TASK LIST
A - Can you summarize the passage on the Managing Director's pay and bonus in two sentences?
B - Could you carry on the passage about the Managing Director's pay from where it stops?

BEGIN EXTRACTED TEXT

The Managing Director will continue to have access to Private Medical Insurance and, if implemented by the
Company, Life Assurance.
The Company’s employer pension contribution will be at 10% of pensionable salary.
ANNUAL BONUS – SUMMARY OF KPIS FOR 2020
The Remuneration Committee, in conjunction with the Board, establishes goals in respect of each year. Individual
goals are weighted according to their importance in determining the overall performance achieved in the year.
The performance criteria for 2020 included implementing the necessary structure and processes to complete the
Company’s transition to internal management, development of a deal pipeline, building the Company’s co-
investment capability, monitoring and managing the existing assets through the Coronavirus crisis and planning to
expand the Company’s capital base.
The Remuneration Committee has reviewed performance for the year, in conjunction with the Board, and without
the Managing Director present. The Committee has approved a bonus equal to 55% of base salary for the Managing
Director in respect of 2020.
The Committee in conjunction with the Board has also considered performance goals for 2021. The weighting given
to individual goals is changed compared to 2020, with much greater weighting on deal flow, capital deployment
and developing the Company’s co-investment strategy.

END EXTRACTED TEXT
BEGIN SUPPLIED DATA

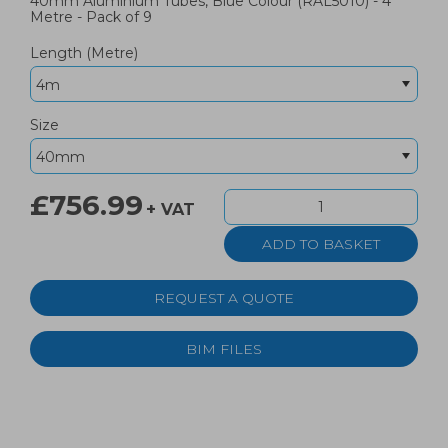
40mm Aluminium Tubes, Blue Colour (RAL5010) - 4
Metre - Pack of 9
Length (Metre)
Size
£756.99
+ VAT
REQUEST A QUOTE
BIM FILES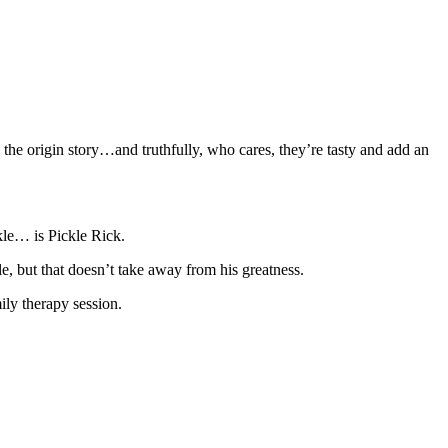
 the origin story…and truthfully, who cares, they’re tasty and add an
ckle… is Pickle Rick.
le, but that doesn’t take away from his greatness.
ily therapy session.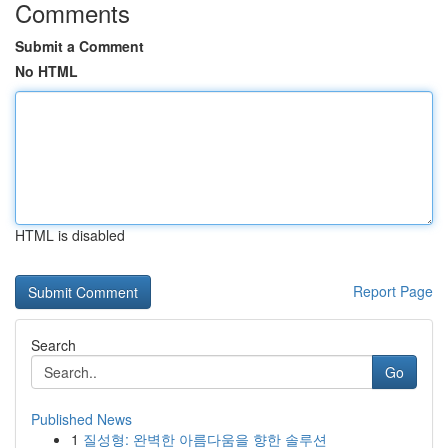
Comments
Submit a Comment
No HTML
HTML is disabled
Report Page
Search
Go
Published News
1
질성형: 완벽한 아름다움을 향한 솔루션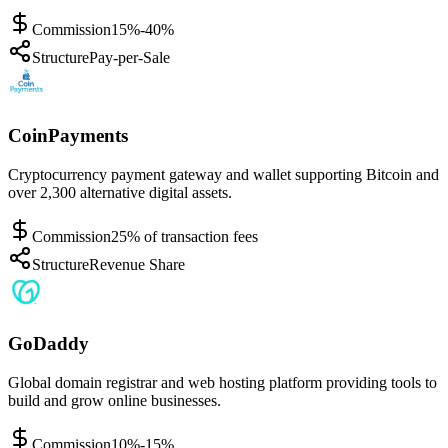
Commission
15%-40%
Structure
Pay-per-Sale
CoinPayments
Cryptocurrency payment gateway and wallet supporting Bitcoin and
over 2,300 alternative digital assets.
Commission
25% of transaction fees
Structure
Revenue Share
GoDaddy
Global domain registrar and web hosting platform providing tools to
build and grow online businesses.
Commission
10%-15%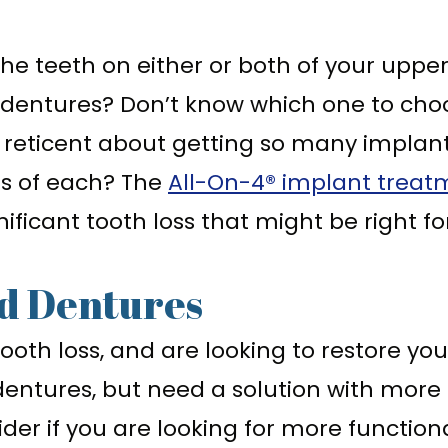
 the teeth on either or both of your upp
 dentures? Don’t know which one to cho
 reticent about getting so many implant
ts of each? The
All-On-4® implant treat
gnificant tooth loss that might be right fo
d Dentures
tooth loss, and are looking to restore y
ntures, but need a solution with more st
der if you are looking for more function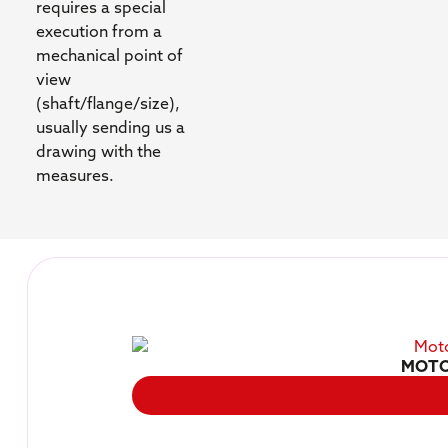
requires a special
execution from a
mechanical point of
view
(shaft/flange/size),
usually sending us a
drawing with the
measures.
MOTO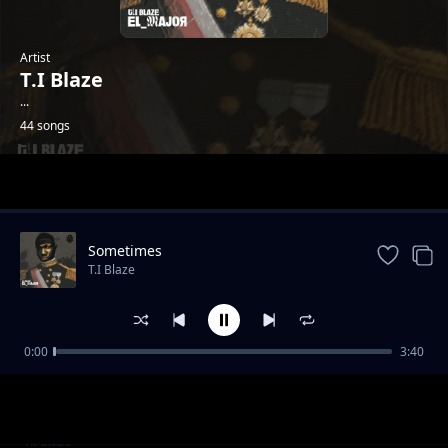
Artist
T.I Blaze
...
44 songs
Trending
Sometimes
T.I Blaze
0:00
3:40
Holy Fada with Bhadboi OML
T.I Blaze
Basic Ft. Blxckie & Rasaqi NFG
T.I Blaze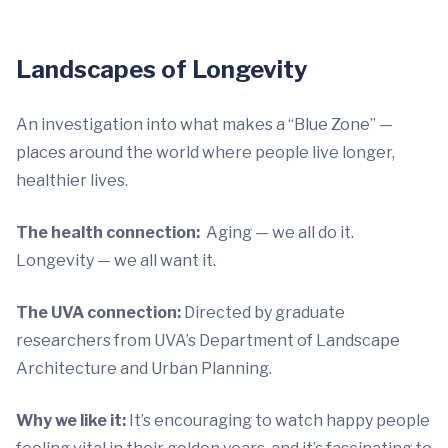
Landscapes of Longevity
An investigation into what makes a “Blue Zone” —
places around the world where people live longer,
healthier lives.
The health connection:
Aging — we all do it.
Longevity — we all want it.
The UVA connection:
Directed by graduate
researchers from UVA’s Department of Landscape
Architecture and Urban Planning.
Why we like it:
It’s encouraging to watch happy people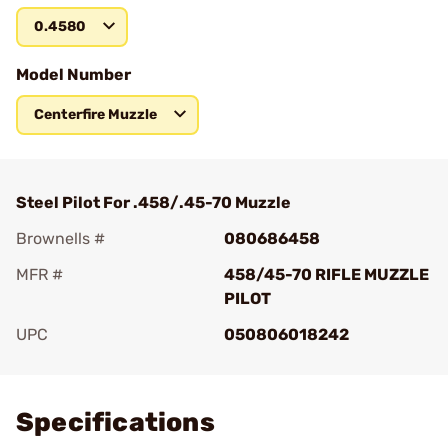
0.4580
Model Number
Centerfire Muzzle
Steel Pilot For .458/.45-70 Muzzle
Brownells #
080686458
MFR #
458/45-70 RIFLE MUZZLE
PILOT
UPC
050806018242
Add To Favorite
Specifications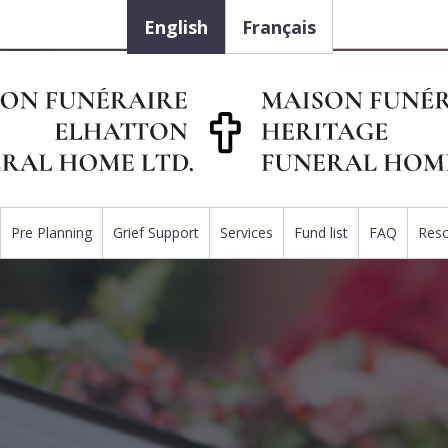
English
Français
Pre Planning
Grief Support
Services
Fund list
FAQ
Res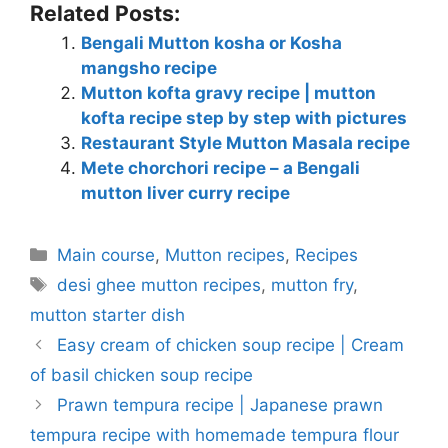
Related Posts:
Bengali Mutton kosha or Kosha
mangsho recipe
Mutton kofta gravy recipe | mutton
kofta recipe step by step with pictures
Restaurant Style Mutton Masala recipe
Mete chorchori recipe – a Bengali
mutton liver curry recipe
Categories
Main course
,
Mutton recipes
,
Recipes
Tags
desi ghee mutton recipes
,
mutton fry
,
mutton starter dish
Easy cream of chicken soup recipe | Cream
of basil chicken soup recipe
Prawn tempura recipe | Japanese prawn
tempura recipe with homemade tempura flour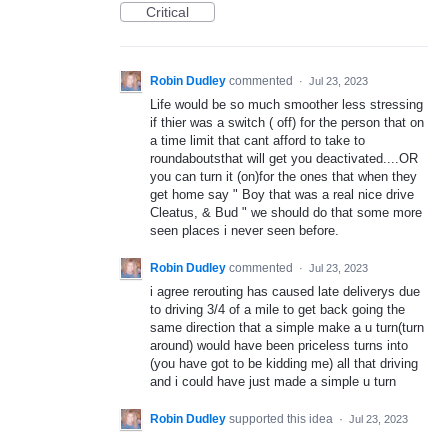
Critical
Robin Dudley
commented
·
Jul 23, 2023
Life would be so much smoother less stressing
if thier was a switch ( off) for the person that on
a time limit that cant afford to take to
roundaboutsthat will get you deactivated....OR
you can turn it (on)for the ones that when they
get home say " Boy that was a real nice drive
Cleatus, & Bud " we should do that some more
seen places i never seen before.
Robin Dudley
commented
·
Jul 23, 2023
i agree rerouting has caused late deliverys due
to driving 3/4 of a mile to get back going the
same direction that a simple make a u turn(turn
around) would have been priceless turns into
(you have got to be kidding me) all that driving
and i could have just made a simple u turn
Robin Dudley
supported this idea
·
Jul 23, 2023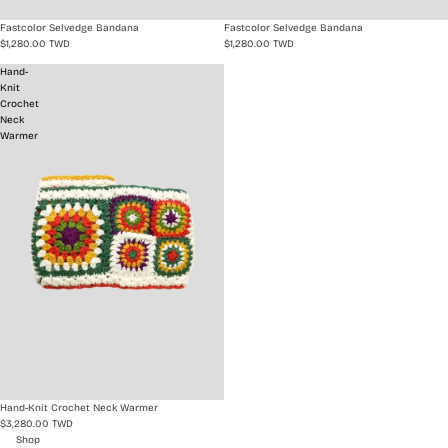
Fastcolor Selvedge Bandana
Fastcolor Selvedge Bandana
$1,280.00 TWD
$1,280.00 TWD
Hand-
Knit
Crochet
Neck
Warmer
Hand-Knit Crochet Neck Warmer
$3,280.00 TWD
Shop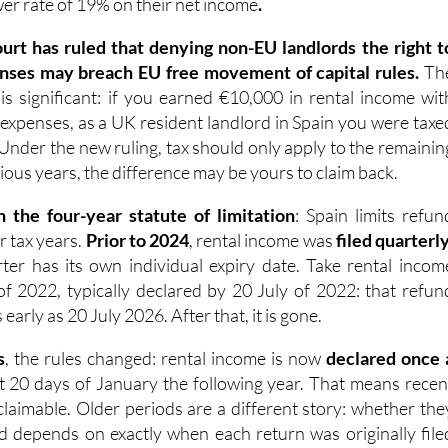
ourt has ruled that denying non-EU landlords the right t
nses may breach EU free movement of capital rules.
Th
 is significant: if you earned €10,000 in rental income wit
 expenses, as a UK resident landlord in Spain you were taxe
 Under the new ruling, tax should only apply to the remainin
ious years, the difference may be yours to claim back.
n the four-year statute of limitation
: Spain limits refun
ur tax years.
Prior to 2024
, rental income was
filed quarterl
er has its own individual expiry date. Take rental incom
of 2022, typically declared by 20 July of 2022: that refun
arly as 20 July 2026. After that, it is gone.
s
, the rules changed: rental income is now
declared once 
rst 20 days of January the following year. That means recen
ll claimable. Older periods are a different story: whether the
med depends on exactly when each return was originally file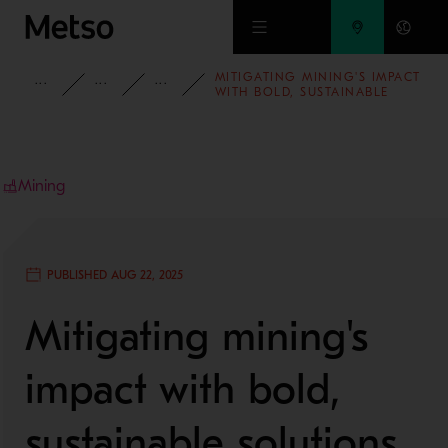
Skip to main content
MITIGATING MINING'S IMPACT
INSIGHTS
BLOG
MINING AND METALS BLOG
WITH BOLD, SUSTAINABLE
SOLUTIONS
Mining
PUBLISHED AUG 22, 2025
Mitigating mining's
impact with bold,
sustainable solutions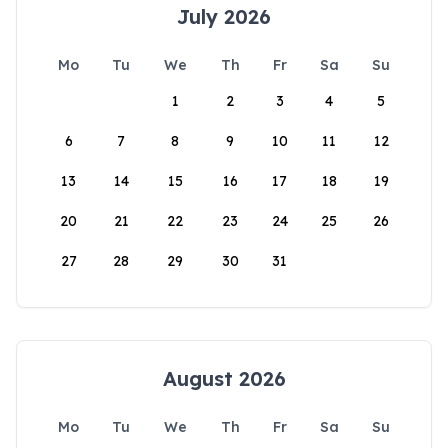
July 2026
Mo
Tu
We
Th
Fr
Sa
Su
1
2
3
4
5
6
7
8
9
10
11
12
13
14
15
16
17
18
19
20
21
22
23
24
25
26
27
28
29
30
31
August 2026
Mo
Tu
We
Th
Fr
Sa
Su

END SUPPLIED DATA

LIST OF ANSWERS
A - The Managing Director keeps access to Private Medical Insurance and, if the Company implements it, Life Assurance, with the Company contributing 10% of pensionable salary to the pension. After reviewing 2020 performance against goals such as moving to internal management, building a deal pipeline and managing assets through the Coronavirus crisis, the Remuneration Committee approved a bonus of 55% of base salary, and its 2021 goals place much greater weight on deal flow, capital deployment and co-investment strategy.

B -
For 2021, goals relating to deployment of capital in new deals, raising co-investment capital and developing
opportunities to expand the capital base of the Company account for 55% of the weighting. Goals relating to
optimising the existing portfolio and developing shareholder and market communications account for a further
30%. Other goals relate to internal management objectives.
LTIP – VALUE CREATION PLAN
At the 2020 AGM, shareholders approved the rules of the LMS Capital Value Creation Plan (the ‘VCP’). Under the
VCP up to 1000 notional ‘units’ may be awarded to plan participants, at the discretion of the Remuneration
Committee. These units will not vest and result in any payment to participants until July 2025. However, for
accounting purposes a cost is recognised in the accounts each year based on the estimated value of the units at
point of award spread evenly over the vesting period. The units have been estimated to have a value at award for
accounting purposes of £418.44 per unit for the units issued in July 2020 and £393.63 for the units issued in
November 2020. The charge for the year ended 31 December 2020 was £33,600.
CHAIRMAN AND NON-EXECUTIVE DIRECTORS’ FEES
The current fees of the Chairman and the Non-Executive Directors on implementation of the remuneration policy
are as follows:
Chairman Fee (including all committees)
Basic Non-Executive Director Fee
Additional Fee for being the Senior Independent Director
Additional Fee for being Chair of a Board Committee
Additional Fee for sitting on the Investment Committee
These fees will remain at this level for 2021.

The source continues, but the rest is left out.